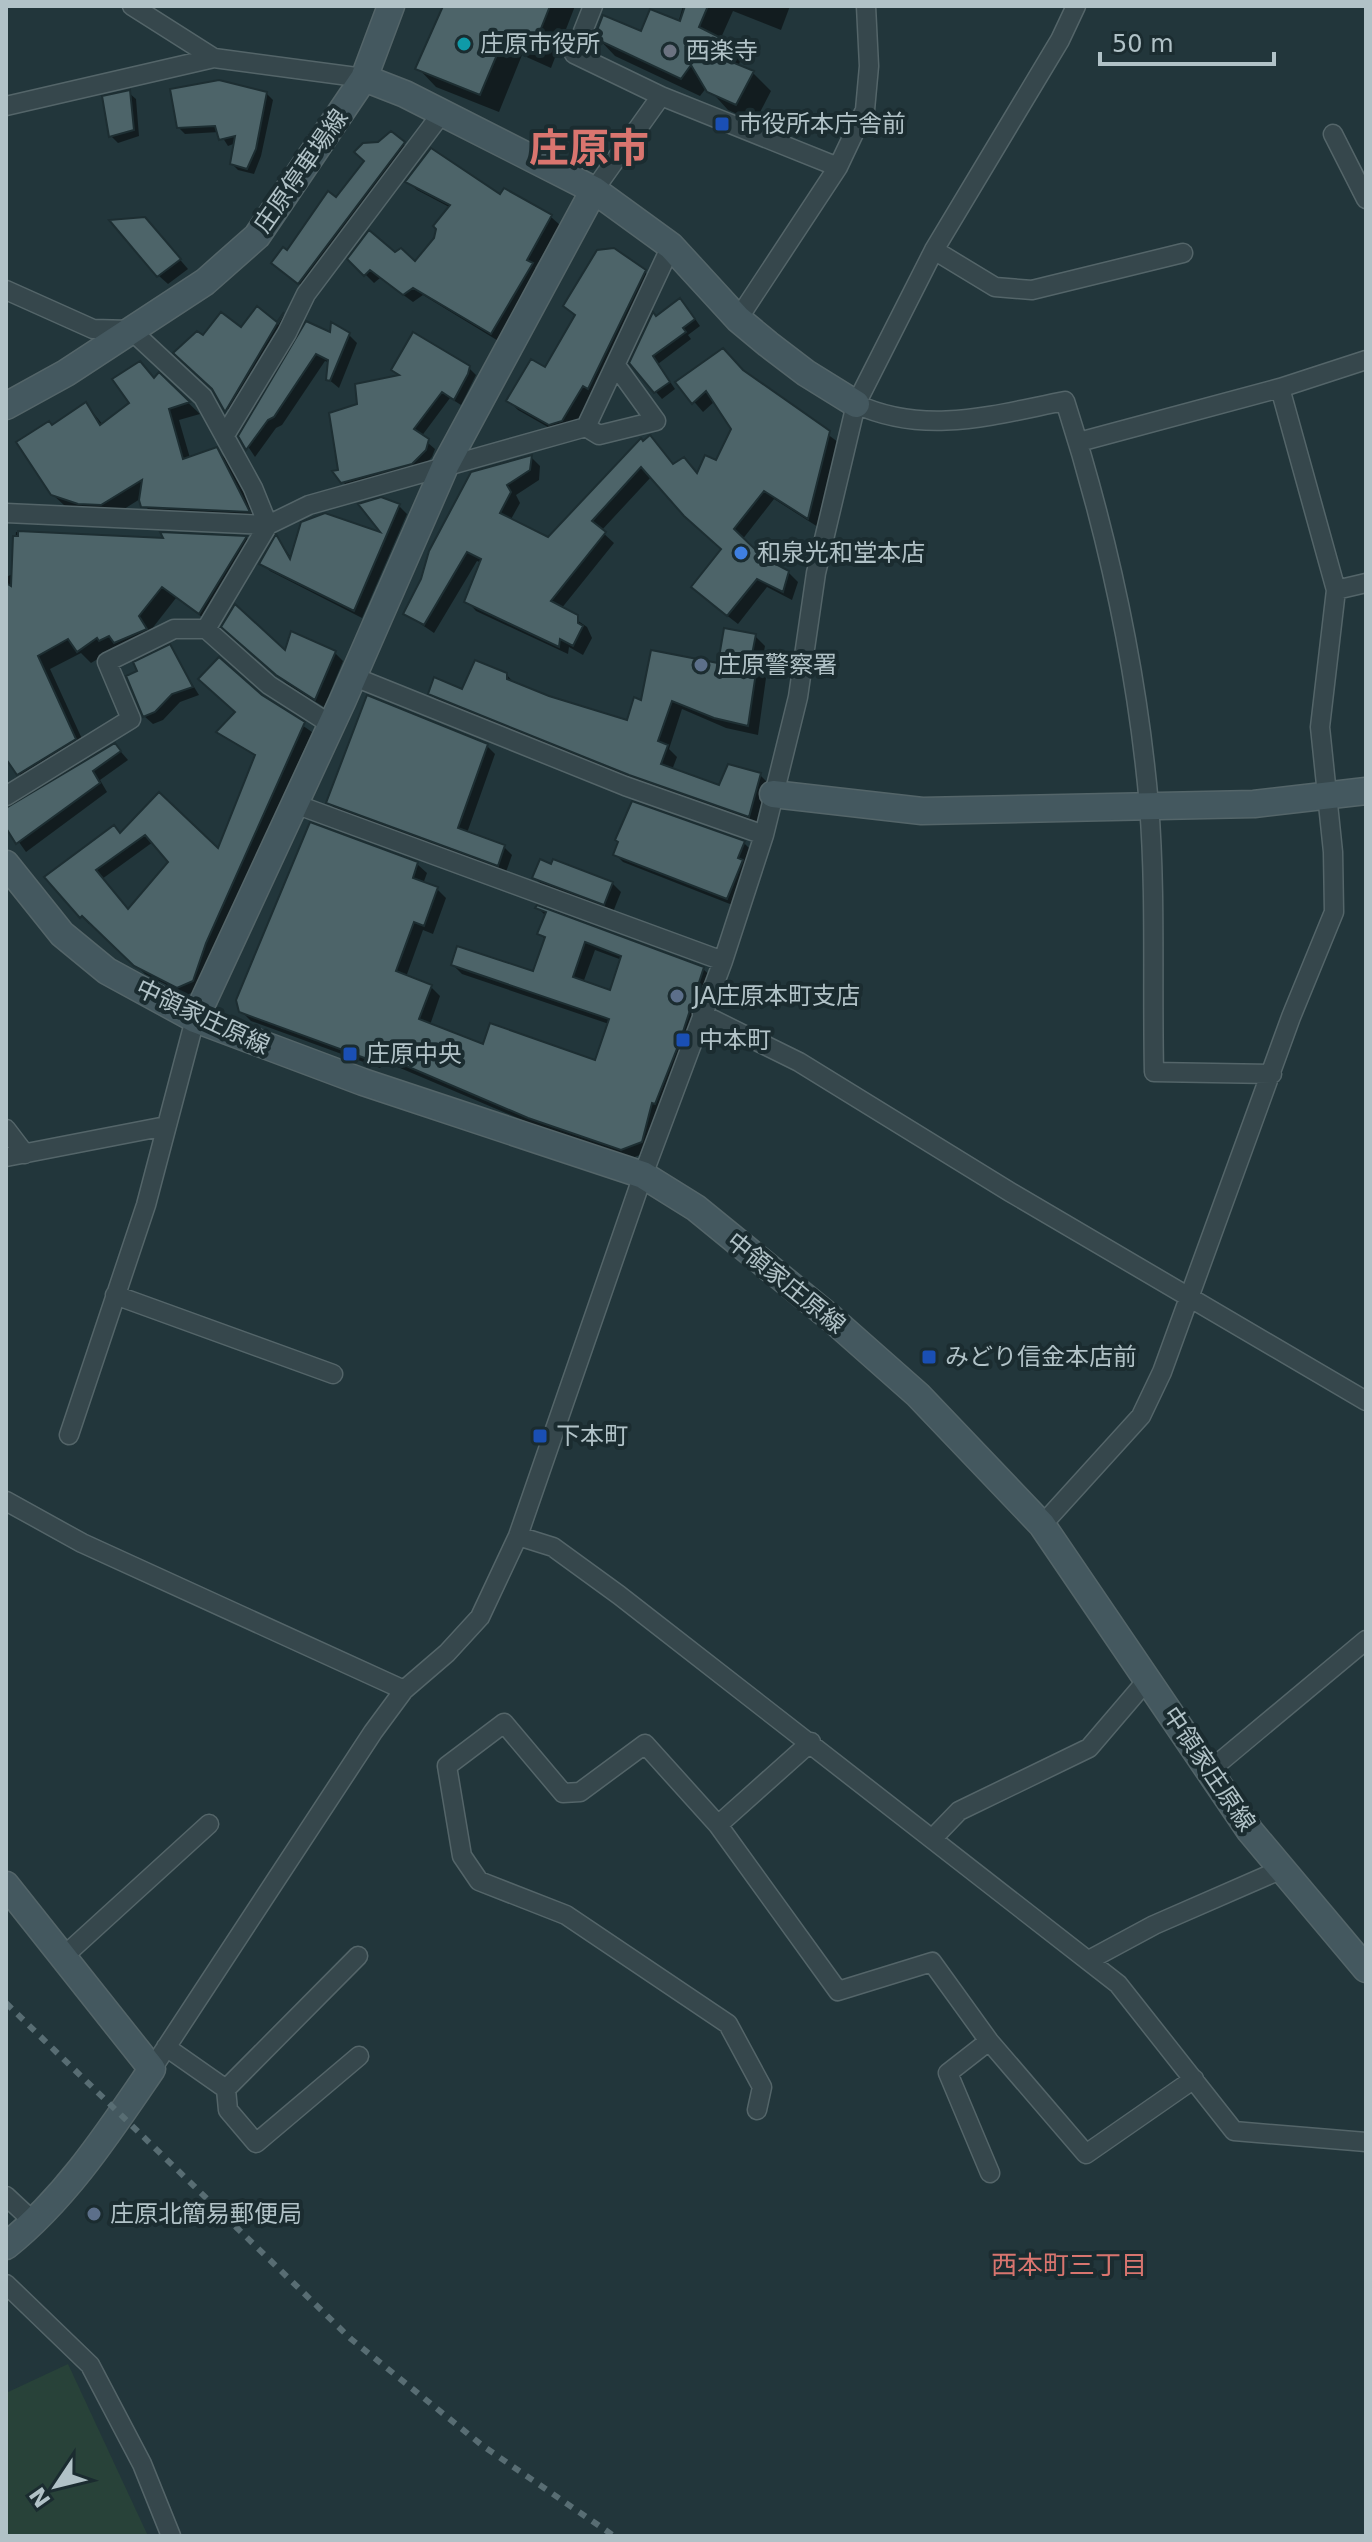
<svg xmlns="http://www.w3.org/2000/svg" width="1372" height="2542" font-family="'DejaVu Sans','Noto Sans JP',sans-serif">
<style>
.green{fill:#284239}
.shadow{fill:#0007;fill-rule:evenodd}
.building{fill:#4d6469;stroke:#1d2e32;stroke-width:2;fill-rule:evenodd}
.lines{fill:none;stroke-linecap:round;stroke-linejoin:round}
.street-casing{stroke:#546569;stroke-width:21}
.secondary-casing{stroke:#546569;stroke-width:29}
.street{stroke:#36474c;stroke-width:18}
.secondary{stroke:#44585f;stroke-width:26}
.rail{stroke:#586d73;stroke-width:6;stroke-dasharray:8 8;stroke-linecap:butt}
.culture-dot{fill:#0f9aa8;stroke:#1b2c30;stroke-width:3}
.worship-dot{fill:#6b7280;stroke:#1b2c30;stroke-width:3}
.transit-dot{fill:#1a4fb4;stroke:#1b2c30;stroke-width:3}
.shop-dot{fill:#3f7fe0;stroke:#1b2c30;stroke-width:3}
.service-dot{fill:#5c6f8a;stroke:#1b2c30;stroke-width:3}
.labels{text-anchor:middle;stroke-width:8;stroke-linejoin:round;paint-order:stroke}
.poi-label{font-size:24px;fill:#b1c2c7;stroke:#1b2c30;text-anchor:start}
.street-label{font-size:24px;fill:#b1c2c7;stroke:#1b2c30}
.neighbourhood-label{font-size:26px;fill:#d9756f;stroke:#1b2c30}
.town-label{font-size:40px;font-weight:bold;fill:#d9756f;stroke:#1b2c30}
</style>
<rect width="100%" height="100%" fill="#22363b"/>
<!-- green -->
<path class="green" d="M68,2364l80,172h-142v-143z"/>
<!-- shadow -->
<path class="shadow" d="M445,6h130l-24,62 -29,-13 -23,57 -63,-25 -18,-19z
M683,6h107l-9,24 -48,-19 -13,29 21,19 -3,8 14,5 19,19 -16,31 -27,-12 -21,-23 -7,9 -85,-40 -18,-19 45,-4 36,-10z
M129,93l7,6 3,37 -21,7 -7,-7z
M266,93l7,7 -12,56 -7,18 -16,-4 -6,-6 4,-21 -8,3 -9,-14 -34,2 -6,-6z
M391,134l22,18 -105,139 -34,-28 62,-63 42,-57z
M408,182l143,35 9,8 -25,43 6,6 -41,68 -77,-47 -10,7 -33,-24 -6,5 -24,-24 45,-4 21,9 20,-25 15,-31 -34,-18z
M153,228l35,41 -20,15 -9,-8z
M645,272l10,10 -83,148 -12,4 -42,-24 -10,-10 37,-30 32,-53 -12,-11z
M687,307l13,19 -12,9 3,4 -33,25 17,25 -13,10 -30,-36 24,-45z
M257,309l21,16 6,-10 10,10 -57,97 -23,-33 -10,-51 38,-8z
M332,335h17l8,8 -18,45 -11,-9 2,-16 -5,-2 -43,64 -6,3 -21,29 -14,-21z
M469,368l7,7 -15,30 -11,-7 -29,39 14,12 -3,8 -12,13 -69,20 -8,-8 -8,-9z
M744,373l94,69 -20,85 -44,-28 -32,41 21,20 25,12 10,10 -6,18 -25,-13 -29,37 -35,-27 20,-48 -71,-73 -51,55 13,12 -53,66 26,18 5,11 -9,17 -14,-8 -1,7 -92,-43 -9,-10 15,-38 -5,-2 -43,72 -28,-19 17,-34 108,-123 9,9 -1,14 -23,15 4,8 -10,18 38,18 93,-98 33,25 10,-7 14,15 18,-12 18,-33 -19,-28 -12,11 -25,-29z
M159,375l41,39 -21,6 11,38 26,-9 12,12 31,62 -104,-5 -15,-19 -27,17 -22,-1 -26,-9 -13,-12 1,-67 33,-23 17,21z
M361,505l38,1 8,8 -45,104 -92,-47 -8,-8 15,-25 15,21 33,-44 61,21z
M16,532l150,8 -3,-6 84,4 12,13 -46,74 -37,-27 -25,32 8,12 -48,9 -20,12 -10,-10 -31,16 38,83 -57,35 -25,-29v-181l20,-9 -12,-12z
M233,635l53,19 49,-1 8,8 -19,46 -37,-23z
M755,636l10,10 -5,26 6,6 -8,57 -32,-7 -44,-19 -13,40 8,8 -5,13 48,18 40,-13 10,10 -11,41 -118,-42 -201,-81 -10,-10 33,-2 43,-17 9,10 33,14 81,24 14,-20 77,-36z
M169,647l30,48 -19,7 -17,18 -10,4 -9,-8z
M261,697l51,35 -99,220 -12,36 -14,7 -42,-21 -54,-52 -2,2 -42,-47 74,-43 38,-39 60,56 38,-94 -38,-25zM153,842l18,20 -42,50 -27,-33z
M115,745l13,15 -28,20 7,12 -81,60 -20,-28v-14z
M487,746l8,8 -28,79 37,14 8,8 -6,17 -170,-62 -8,-8z
M744,843l7,7 -16,56 -112,-44 -8,-8z
M417,864l10,9 -4,11 14,5 9,9 -13,36 -10,-4 -17,47 25,10 9,9 -10,29 54,22 112,15 13,-38 -147,-50 -9,-9 81,8 12,-33 -7,-7 7,-17 -8,-8 165,61 10,9 -63,173 -18,7 -93,-31 -153,-65 -6,6 -129,-47 -10,-10zM595,950l27,10 -11,33 -28,-10z
M535,878l77,5 9,9 -8,20 -69,-25z"/>
<!-- building -->
<path class="building" d="M443,6h107l-18,45 -28,-13 -24,57 -65,-26z
M685,6h23l-9,21 24,12 -6,17 37,15 -18,34 -29,-13 -16,-27 -10,14 -87,-41 9,-23 38,16 9,-22 30,12z
M219,80l48,12 -11,57 -9,20 -17,-5 5,-28 -16,4 -4,-14 -38,2 -7,-39z
M130,90l4,40 -25,7 -7,-41z
M391,131l14,11 -107,142 -27,-21 12,-16 4,3 41,-59 8,6 28,-36 -10,-9 9,-9 15,-1z
M431,148l69,46 4,-6 48,27 -25,45 6,3 -42,71 -78,-46 -10,7 -33,-25 -6,6 -17,-17 22,-29 26,22 6,-4 14,13 19,-23 2,-9 -3,-3 17,-21 -45,-23z
M145,217l36,42 -24,18 -48,-57z
M614,248l32,22 -58,119 -5,-3 -21,35 -13,4 -43,-24 25,-42 14,8 30,-52 -12,-9 34,-56z
M680,298l15,21 -12,9 3,4 -33,24 17,26 -16,11 -25,-30 24,-51 3,4z
M257,306l20,16 7,-10 -59,100 -13,-23 -39,-36 24,-22 6,4 18,-23 20,15z
M306,321l24,11 1,-10 19,11 -20,48 -4,-1 2,-20 -12,-6 -42,63 -6,3 -22,30 -8,-14z
M413,332l57,34 -2,8 -14,26 -12,-8 -28,37 15,10 -3,11 -14,14 -71,19 -9,-12 6,-1 -9,-57 28,-9 -2,-20 44,-9 -8,-5z
M723,348l20,22 87,61 -22,88 -44,-28 -30,38 30,29 25,13 -6,21 -26,-13 -30,37 -36,-29 30,-38 -37,-33 -43,-49 -49,54 14,11 -55,69 27,14v8l5,3 -10,20 -13,-7 -1,8 -95,-45 17,-43 -14,-7 -43,73 -21,-11 18,-35 8,-28 42,-79 61,-17 -2,15 -23,15 4,7 -11,21 48,24 93,-99 2,3 7,-6 23,29 11,-7 13,16 8,-18 11,5 15,-31 -25,-38 -14,13 -17,-22z
M140,361l14,17 5,-6 31,30 -21,7 14,50 34,-12 33,65 -109,-5 -2,-7 3,-20 -41,25 -23,-1 -27,-9 -35,-53 33,-21 3,4 34,-23 14,23 29,-22 -17,-24z
M381,497l19,7 -46,107 -95,-47 17,-30 14,25 11,-37 24,-9 55,19 -22,-28z
M18,531l145,7 -3,-6 87,4 -48,78 -37,-27 -23,29 8,13 -33,14 -5,-7 -10,5 -2,-3 -20,14 -9,-13 -30,17 38,83 -59,36 -11,-16v-176l5,3 2,-50h5z
M235,604l50,46 6,-19 45,20 -21,49 -39,-25 -55,-48z
M724,628l32,6 -6,31 7,1 -9,60 -34,-8 -42,-17 -14,40 10,4 -7,19 58,21 9,-21 33,9 -12,44 -120,-42 -201,-81 6,-17 28,12 13,-29 32,13v6l42,17 78,24 7,-23 7,3 10,-50 67,13z
M170,644l23,43 -21,7 -17,18 -12,5 -17,-41 11,-5 -4,-9z
M219,657l43,38 43,27 -99,221 -13,38 -16,7 -43,-22 -52,-50 -2,2 -36,-41 70,-52 6,8 39,-41 59,56 37,-93 -39,-23 19,-20 -37,-33zM145,835l23,27 -40,47 -32,-39z
M367,695l121,49 -30,84 47,17 -7,21 -172,-63z
M115,743l6,8 -28,20 7,12 -84,61 -10,-16v-20z
M632,801l113,40 -7,17 5,2 -16,39 -114,-44 5,-13 -3,-2z
M310,822l108,40 -5,16 25,9 -14,39 -10,-4 -18,49 36,14 -13,34 64,25 7,-21 105,37 14,-41 -158,-54 6,-19 76,25 12,-34 -8,-3 9,-22 -11,-4 2,-3 167,62 -24,74 -25,63 -3,-1 -10,39 -21,8 -93,-32 -152,-65 -6,7 -131,-48 -3,-12zM585,942l36,14 -11,34 -37,-13z
M540,859l11,5 2,-5 60,23 -9,23 -72,-27z"/>
<g class="lines">
<!-- street casing -->
<g class="street-casing">
<path id="street" d="M132,6l82,52
M593,6l-19,48 87,42 -67,94
M661,96l177,71
M6,106l208,-48 150,20
M1333,134l33,65
M934,250l61,37 37,3 151,-37
M6,290l87,39 38,1 72,67 50,91 15,37 -62,104 63,56 61,39
M738,319l100,-152 27,-57 4,-44 -3,-60
M856,404c70,32 137,11 209,-3 42,131 72,267 84,404 7,88 3,179 5,267l118,2
M586,427l13,8 57,-14 -39,-54
M225,435l62,-102 19,-39 136,-181
M1079,442l201,-54 86,-28
M6,513l262,12 41,-20 277,-78 85,-181
M1336,590l30,-7
M352,676l273,110 139,49
M6,796l125,-77 -24,-57 67,-33h32
M295,804l428,157
M702,1014l97,48 211,130 356,209
M6,1129l19,25
M6,1157l160,-31
M115,1295l218,79
M69,1435l77,-230 49,-186
M6,1501l76,42 322,147
M1042,1525l99,-109 21,-44 129,-355 43,-105 -1,-60 -13,-125 16,-137 -56,-202
M518,1536l35,11 66,48 499,389 116,147 132,11
M811,1742l-93,83 120,166 94,-29 57,79 97,113 108,-75
M1209,1771l157,-131
M718,1825l-73,-81 -65,48 -17,1 -59,-70 -57,43 15,90 17,25 87,34 162,109 34,63 -5,23
M932,1839l27,-28 130,-63 59,-69
M64,1956l145,-132
M1089,1960l65,-35 126,-55
M989,2041l-41,32 42,100
M166,2047l60,42 132,-133
M152,2069l221,-337 31,-42 43,-37 33,-36 38,-81 125,-361 80,-214 41,-126 34,-138 18,-124 40,-169 78,-154 126,-210 16,-34
M226,2089l2,21 28,33 103,-87
M6,2196l29,27
M6,2284l84,81 52,99 29,72"/>
</g>
<!-- secondary casing -->
<g class="secondary-casing">
<path id="secondary" d="M594,190l77,56 67,73 30,25 38,29 50,31
M6,406l60,-33 139,-91 52,-46 107,-158 27,-72
M773,794l149,17 332,-7 112,-13
M6,864l56,70 45,37 88,48 168,63 280,93 53,33 136,111 86,76 124,130 208,306 116,138
M195,1019l147,-317 104,-238 148,-274 -189,-96 -41,-16
M6,1885l146,184c-43,63 -86,129 -146,177"/>
</g>
<!-- street -->
<use href="#street" class="street"/>
<!-- secondary -->
<use href="#secondary" class="secondary"/>
<!-- rail -->
<path class="rail" d="M6,2003l345,336 132,107 131,90"/>
</g>
<!-- markers -->
<circle class="culture-dot" cx="464" cy="44" r="8"/>
<circle class="worship-dot" cx="670" cy="51" r="8"/>
<g class="transit-dot">
<rect x="714" y="116" width="16" height="16" rx="4"/>
<rect x="675" y="1032" width="16" height="16" rx="4"/>
<rect x="342" y="1046" width="16" height="16" rx="4"/>
<rect x="921" y="1349" width="16" height="16" rx="4"/>
<rect x="532" y="1428" width="16" height="16" rx="4"/>
</g>
<circle class="shop-dot" cx="741" cy="553" r="8"/>
<g class="service-dot">
<circle cx="701" cy="665" r="8"/>
<circle cx="677" cy="996" r="8"/>
<circle cx="94" cy="2214" r="8"/>
</g>
<g class="labels">
<!-- poi labels -->
<g class="poi-label">
<text x="480" y="52">庄原市役所</text>
<text x="686" y="59">西楽寺</text>
<text x="738" y="132">市役所本庁舎前</text>
<text x="757" y="561">和泉光和堂本店</text>
<text x="717" y="673">庄原警察署</text>
<text x="693" y="1004">JA庄原本町支店</text>
<text x="699" y="1048">中本町</text>
<text x="366" y="1062">庄原中央</text>
<text x="945" y="1365">みどり信金本店前</text>
<text x="556" y="1444">下本町</text>
<text x="110" y="2222">庄原北簡易郵便局</text>
</g>
<!-- street labels -->
<g class="street-label">
<text transform="translate(301 171) rotate(-55)" y="8">庄原停車場線</text>
<text transform="translate(203 1017) rotate(25)" y="8">中領家庄原線</text>
<text transform="translate(786 1283) rotate(39)" y="8">中領家庄原線</text>
<text transform="translate(1209 1769) rotate(56)" y="8">中領家庄原線</text>
</g>
<!-- neighbourhood labels -->
<g class="neighbourhood-label">
<text x="1069" y="2274">西本町三丁目</text>
</g>
<!-- town labels -->
<g class="town-label">
<text x="589" y="162">庄原市</text>
</g>
</g>
<!-- border -->
<rect width="1372" height="2542" fill="none" stroke="#b1c2c7" stroke-width="16"/>
<!-- north arrow -->
<g transform="translate(56 2486) rotate(235)" stroke="#1b2c30" stroke-width="6" paint-order="stroke">
<path d="M0-6L14 30L0 20L-14 30Z" fill="#b1c2c7"/>
<text y="-12" font-size="22" font-weight="bold" text-anchor="middle" fill="#b1c2c7">N</text>
</g>
<!-- scale -->
<path d="M1100 52v12h174v-12" fill="none" stroke="#b1c2c7" stroke-width="4"/>
<text x="1112" y="52" font-size="24" fill="#b1c2c7" stroke="#1b2c30" stroke-width="6" paint-order="stroke">50 m</text>
</svg>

### DESCRIPTION OF THE TASK
Copy out every line from the records that has the word "href".

### TASK ANSWER
<use href="#street" class="street"/>
<use href="#secondary" class="secondary"/>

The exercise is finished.